◆ **Action item**: Extract the full listing verbatim and drop any pictures from your copy.
── Exercise material ──
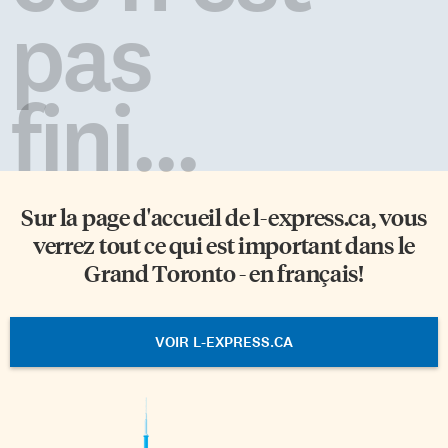
pas
fini...
Sur la page d'accueil de
l-express.ca
, vous
verrez tout ce qui est important dans le
Grand Toronto - en français!
VOIR L-EXPRESS.CA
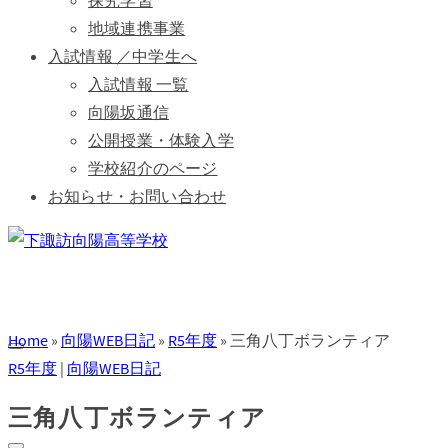
探究学習
地域連携事業
入試情報 ／中学生へ
入試情報 一覧
向陽坂通信
公開授業・体験入学
学校紹介のページ
お知らせ・お問い合わせ
Home
»
向陽WEB日記
»
R5年度
»
三角八丁ボランティア
R5年度
|
向陽WEB日記
三角八丁ボランティア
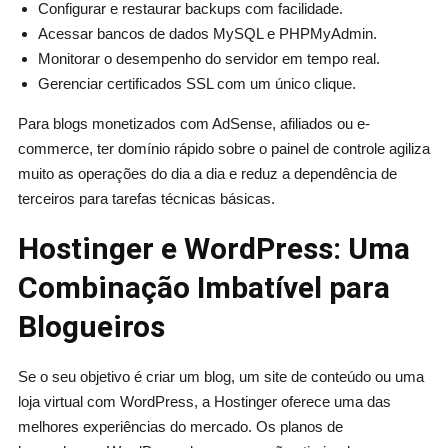
Configurar e restaurar backups com facilidade.
Acessar bancos de dados MySQL e PHPMyAdmin.
Monitorar o desempenho do servidor em tempo real.
Gerenciar certificados SSL com um único clique.
Para blogs monetizados com AdSense, afiliados ou e-
commerce, ter domínio rápido sobre o painel de controle agiliza
muito as operações do dia a dia e reduz a dependência de
terceiros para tarefas técnicas básicas.
Hostinger e WordPress: Uma
Combinação Imbatível para
Blogueiros
Se o seu objetivo é criar um blog, um site de conteúdo ou uma
loja virtual com WordPress, a Hostinger oferece uma das
melhores experiências do mercado. Os planos de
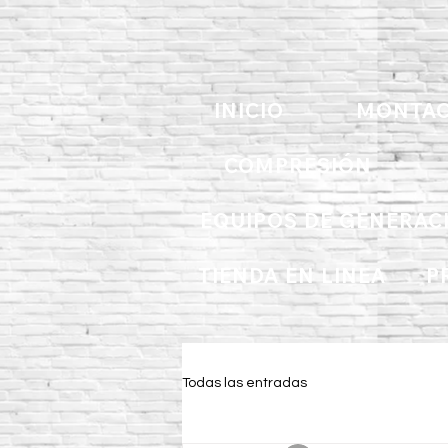
INICIO
MONTAC
COMPRESIÓN
EQUIPOS DE GENERAC
TIENDA EN LINEA
P
Todas las entradas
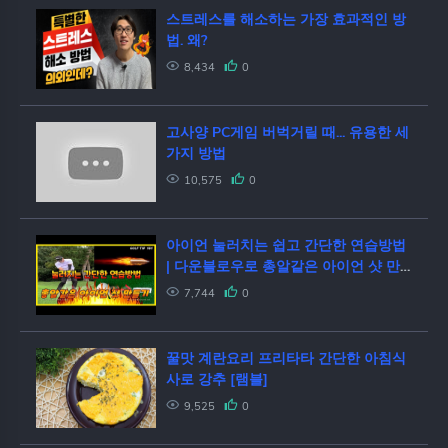
스트레스를 해소하는 가장 효과적인 방
법. 왜?
8,434
0
고사양 PC게임 버벅거릴 때... 유용한 세
가지 방법
10,575
0
아이언 눌러치는 쉽고 간단한 연습방법
| 다운블로우로 총알같은 아이언 샷 만
들기[후니골프TV]# Golf Tip 161.
7,744
0
꿀맛 계란요리 프리타타 간단한 아침식
사로 강추 [램블]
9,525
0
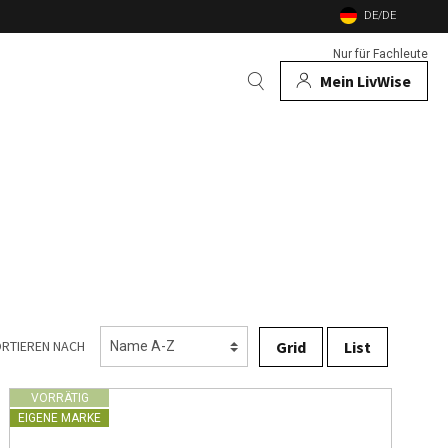
DE/DE
Nur für Fachleute
Mein LivWise
AUCH
 Tiere
e
nd Gartenfeuer
nsekten
Grid
List
RTIEREN NACH
VORRÄTIG
EIGENE MARKE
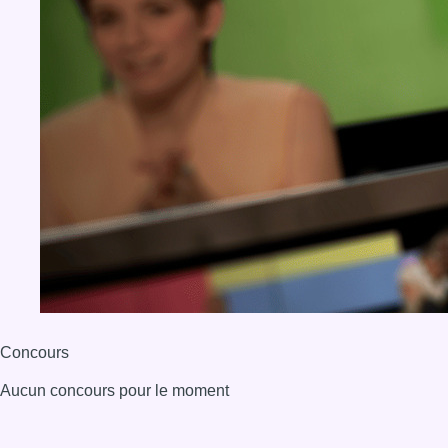
Concours
Aucun concours pour le moment
BX1 2026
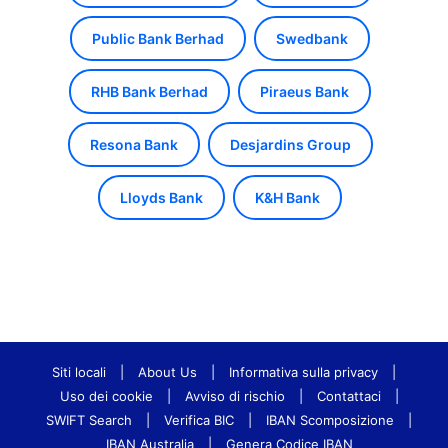
Public Bank Berhad
Swedbank
RHB Bank Berhad
Piraeus Bank
Resona Bank
Desjardins Group
Lloyds Bank
K&H Bank
Siti locali
|
About Us
|
Informativa sulla privacy
|
Uso dei cookie
|
Avviso di rischio
|
Contattaci
|
SWIFT Search
|
Verifica BIC
|
IBAN Scomposizione
|
IBAN Australia
|
Genera Codice IBAN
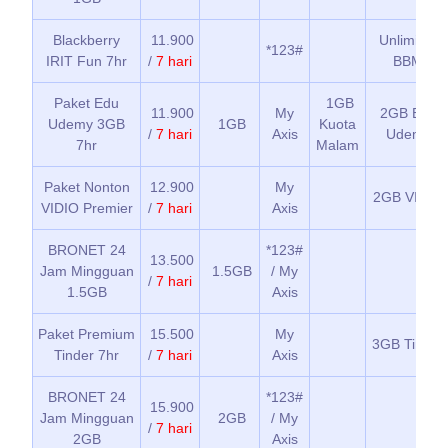
Blackberry
11.900
Unlimited
*123#
IRIT Fun 7hr
/
7 hari
BBM
Paket Edu
1GB
11.900
My
2GB Edu
Udemy 3GB
1GB
Kuota
/
7 hari
Axis
Udemy
7hr
Malam
Paket Nonton
12.900
My
2GB VIDIO
VIDIO Premier
/
7 hari
Axis
BRONET 24
*123#
13.500
Jam Mingguan
1.5GB
/ My
/
7 hari
1.5GB
Axis
Paket Premium
15.500
My
3GB Tinder
Tinder 7hr
/
7 hari
Axis
BRONET 24
*123#
15.900
Jam Mingguan
2GB
/ My
/
7 hari
2GB
Axis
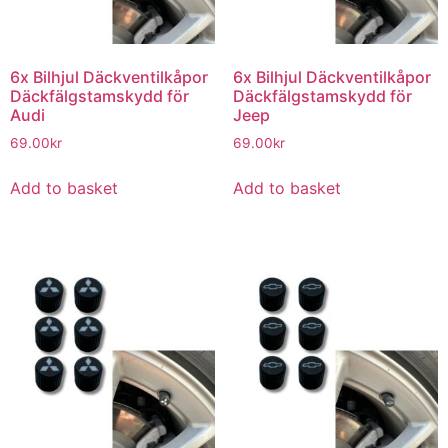
6x Bilhjul Däckventilkåpor
6x Bilhjul Däckventilkåpor
Däckfälgstamskydd för
Däckfälgstamskydd för
Audi
Jeep
69.00
kr
69.00
kr
Add to basket
Add to basket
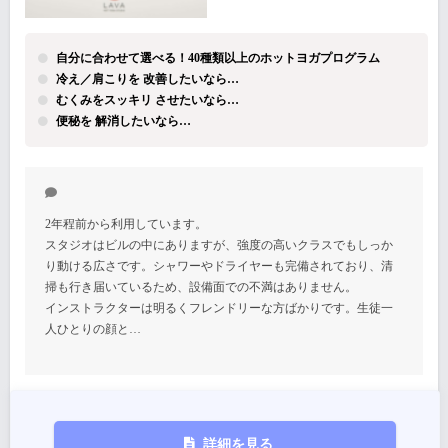
自分に合わせて選べる！40種類以上のホットヨガプログラム
冷え／肩こりを 改善したいなら…
むくみをスッキリ させたいなら…
便秘を 解消したいなら…
2年程前から利用しています。
スタジオはビルの中にありますが、強度の高いクラスでもしっか
り動ける広さです。シャワーやドライヤーも完備されており、清
掃も行き届いているため、設備面での不満はありません。
インストラクターは明るくフレンドリーな方ばかりです。生徒一
人ひとりの顔と…
詳細を見る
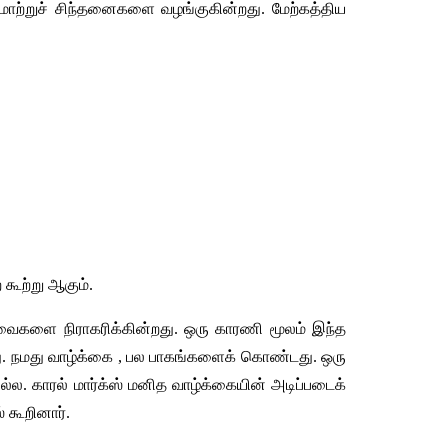
மாற்றுச்
சிந்தனைகளை
வழங்குகின்றது
. 
மேற்கத்திய
ற
கூற்று
ஆகும்
.
வைகளை
நிராகரிக்கின்றது
. 
ஒரு
காரணி
மூலம்
இந்த
ு
. 
நமது
வாழ்க்கை
 , 
பல
பாகங்களைக்
கொண்டது
. 
ஒரு
ல்ல
. 
காரல்
மார்க்ஸ்
மனித
வாழ்க்கையின்
அடிப்படைக்
்
கூறினார்
.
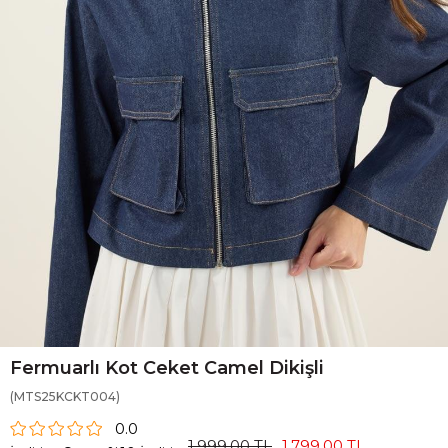
Fermuarlı Kot Ceket Camel Dikişli
(MTS25KCKT004)
0.0
1.999,00 TL
1.799,00 TL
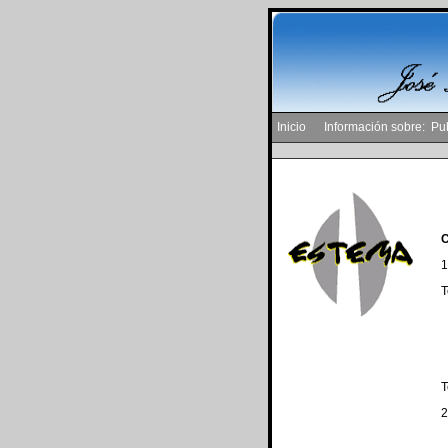
Inicio
Información sobre:
Pu
C
1ª
Te
Te
2ª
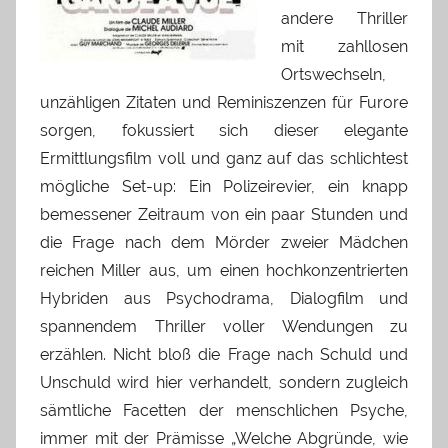
andere Thriller
mit zahllosen
Ortswechseln,
unzähligen Zitaten und Reminiszenzen für Furore
sorgen, fokussiert sich dieser elegante
Ermittlungsfilm voll und ganz auf das schlichtest
mögliche Set-up: Ein Polizeirevier, ein knapp
bemessener Zeitraum von ein paar Stunden und
die Frage nach dem Mörder zweier Mädchen
reichen Miller aus, um einen hochkonzentrierten
Hybriden aus Psychodrama, Dialogfilm und
spannendem Thriller voller Wendungen zu
erzählen. Nicht bloß die Frage nach Schuld und
Unschuld wird hier verhandelt, sondern zugleich
sämtliche Facetten der menschlichen Psyche,
immer mit der Prämisse „Welche Abgründe, wie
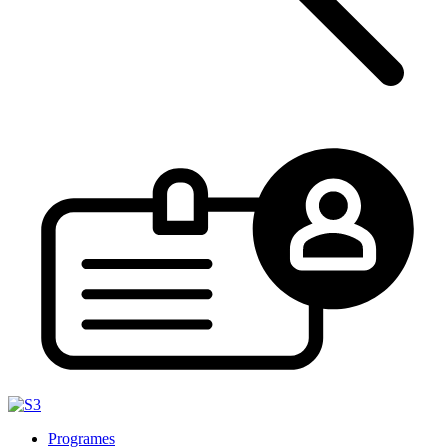
Programes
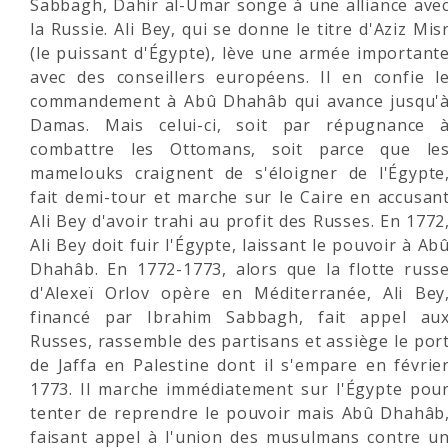
Sabbagh, Dahir al-Umar songe à une alliance ave
la Russie. Ali Bey, qui se donne le titre d'Aziz Mis
(le puissant d'Égypte), lève une armée important
avec des conseillers européens. Il en confie l
commandement à Abû Dhahâb qui avance jusqu'
Damas. Mais celui-ci, soit par répugnance 
combattre les Ottomans, soit parce que le
mamelouks craignent de s'éloigner de l'Égypte
fait demi-tour et marche sur le Caire en accusan
Ali Bey d'avoir trahi au profit des Russes. En 1772
Ali Bey doit fuir l'Égypte, laissant le pouvoir à Ab
Dhahâb. En 1772-1773, alors que la flotte russ
d'Alexeï Orlov opère en Méditerranée, Ali Bey
financé par Ibrahim Sabbagh, fait appel au
Russes, rassemble des partisans et assiège le por
de Jaffa en Palestine dont il s'empare en févrie
1773. Il marche immédiatement sur l'Égypte pou
tenter de reprendre le pouvoir mais Abû Dhahâb
faisant appel à l'union des musulmans contre u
───
◆ **Exercise result**:
pas
fini...
Sur la page d'accueil de
l-express.ca
, vous
verrez tout ce qui est important dans le
Grand Toronto - en français!
VOIR L-EXPRESS.CA
探究学習
地域連携事業
入試情報 ／中学生へ
入試情報 一覧
向陽坂通信
公開授業・体験入学
学校紹介のページ
お知らせ・お問い合わせ
Home
»
向陽WEB日記
»
R5年度
»
三角八丁ボランティア
R5年度
|
向陽WEB日記
三角八丁ボランティア
Configurar e restaurar backups com facilidade.
Acessar bancos de dados MySQL e PHPMyAdmin.
Monitorar o desempenho do servidor em tempo real.
Gerenciar certificados SSL com um único clique.
Para blogs monetizados com AdSense, afiliados ou e-
commerce, ter domínio rápido sobre o painel de controle agiliza
muito as operações do dia a dia e reduz a dependência de
terceiros para tarefas técnicas básicas.
Hostinger e WordPress: Uma
Combinação Imbatível para
Blogueiros
Se o seu objetivo é criar um blog, um site de conteúdo ou uma
loja virtual com WordPress, a Hostinger oferece uma das
melhores experiências do mercado. Os planos de
INICIO
MONTAC
COMPRESIÓN
EQUIPOS DE GENERAC
TIENDA EN LINEA
P
Todas las entradas
스트레스를 해소하는 가장 효과적인 방
법. 왜?
8,434
0
고사양 PC게임 버벅거릴 때... 유용한 세
가지 방법
10,575
0
아이언 눌러치는 쉽고 간단한 연습방법
| 다운블로우로 총알같은 아이언 샷 만
들기[후니골프TV]# Golf Tip 161.
7,744
0
꿀맛 계란요리 프리타타 간단한 아침식
사로 강추 [램블]
9,525
0
DE/DE
Nur für Fachleute
Mein LivWise
AUCH
 Tiere
e
nd Gartenfeuer
nsekten
Grid
List
RTIEREN NACH
VORRÄTIG
EIGENE MARKE
Concours
Aucun concours pour le moment
BX1 2026
Public Bank Berhad
Swedbank
RHB Bank Berhad
Piraeus Bank
Resona Bank
Desjardins Group
Lloyds Bank
K&H Bank
Siti locali
|
About Us
|
Informativa sulla privacy
|
Uso dei cookie
|
Avviso di rischio
|
Contattaci
|
SWIFT Search
|
Verifica BIC
|
IBAN Scomposizione
|
IBAN Australia
|
Genera Codice IBAN
Blackberry
11.900
Unlimited
*123#
IRIT Fun 7hr
/
7 hari
BBM
Paket Edu
1GB
11.900
My
2GB Edu
Udemy 3GB
1GB
Kuota
/
7 hari
Axis
Udemy
7hr
Malam
Paket Nonton
12.900
My
2GB VIDIO
VIDIO Premier
/
7 hari
Axis
BRONET 24
*123#
13.500
Jam Mingguan
1.5GB
/ My
/
7 hari
1.5GB
Axis
Paket Premium
15.500
My
3GB Tinder
Tinder 7hr
/
7 hari
Axis
BRONET 24
*123#
15.900
Jam Mingguan
2GB
/ My
/
7 hari
2GB
Axis
6x Bilhjul Däckventilkåpor
6x Bilhjul Däckventilkåpor
Däckfälgstamskydd för
Däckfälgstamskydd för
Audi
Jeep
69.00
kr
69.00
kr
Add to basket
Add to basket
自分に合わせて選べる！40種類以上のホットヨガプログラム
冷え／肩こりを 改善したいなら…
むくみをスッキリ させたいなら…
便秘を 解消したいなら…
2年程前から利用しています。
スタジオはビルの中にありますが、強度の高いクラスでもしっか
り動ける広さです。シャワーやドライヤーも完備されており、清
掃も行き届いているため、設備面での不満はありません。
インストラクターは明るくフレンドリーな方ばかりです。生徒一
人ひとりの顔と…
詳細を見る
மாற்றுச்
சிந்தனைகளை
வழங்குகின்றது
. 
மேற்கத்திய
ற
கூற்று
ஆகும்
.
வைகளை
நிராகரிக்கின்றது
. 
ஒரு
காரணி
மூலம்
இந்த
ு
. 
நமது
வாழ்க்கை
 , 
பல
பாகங்களைக்
கொண்டது
. 
ஒரு
ல்ல
. 
காரல்
மார்க்ஸ்
மனித
வாழ்க்கையின்
அடிப்படைக்
்
கூறினார்
.
Fermuarlı Kot Ceket Camel Dikişli
(MTS25KCKT004)
0.0
1.999,00 TL
1.799,00 TL
Inicio
Información sobre:
Pu
C
1ª
Te
Te
2ª
andere Thriller
mit zahllosen
Ortswechseln,
unzähligen Zitaten und Reminiszenzen für Furore
sorgen, fokussiert sich dieser elegante
Ermittlungsfilm voll und ganz auf das schlichtest
mögliche Set-up: Ein Polizeirevier, ein knapp
bemessener Zeitraum von ein paar Stunden und
die Frage nach dem Mörder zweier Mädchen
reichen Miller aus, um einen hochkonzentrierten
Hybriden aus Psychodrama, Dialogfilm und
spannendem Thriller voller Wendungen zu
erzählen. Nicht bloß die Frage nach Schuld und
Unschuld wird hier verhandelt, sondern zugleich
sämtliche Facetten der menschlichen Psyche,
immer mit der Prämisse „Welche Abgründe, wie
Programes
Sabbagh, Dahir al-Umar songe à une alliance ave
la Russie. Ali Bey, qui se donne le titre d'Aziz Mis
(le puissant d'Égypte), lève une armée important
avec des conseillers européens. Il en confie l
commandement à Abû Dhahâb qui avance jusqu'
Damas. Mais celui-ci, soit par répugnance 
combattre les Ottomans, soit parce que le
mamelouks craignent de s'éloigner de l'Égypte
fait demi-tour et marche sur le Caire en accusan
Ali Bey d'avoir trahi au profit des Russes. En 1772
Ali Bey doit fuir l'Égypte, laissant le pouvoir à Ab
Dhahâb. En 1772-1773, alors que la flotte russ
d'Alexeï Orlov opère en Méditerranée, Ali Bey
financé par Ibrahim Sabbagh, fait appel au
Russes, rassemble des partisans et assiège le por
de Jaffa en Palestine dont il s'empare en févrie
1773. Il marche immédiatement sur l'Égypte pou
tenter de reprendre le pouvoir mais Abû Dhahâb
faisant appel à l'union des musulmans contre u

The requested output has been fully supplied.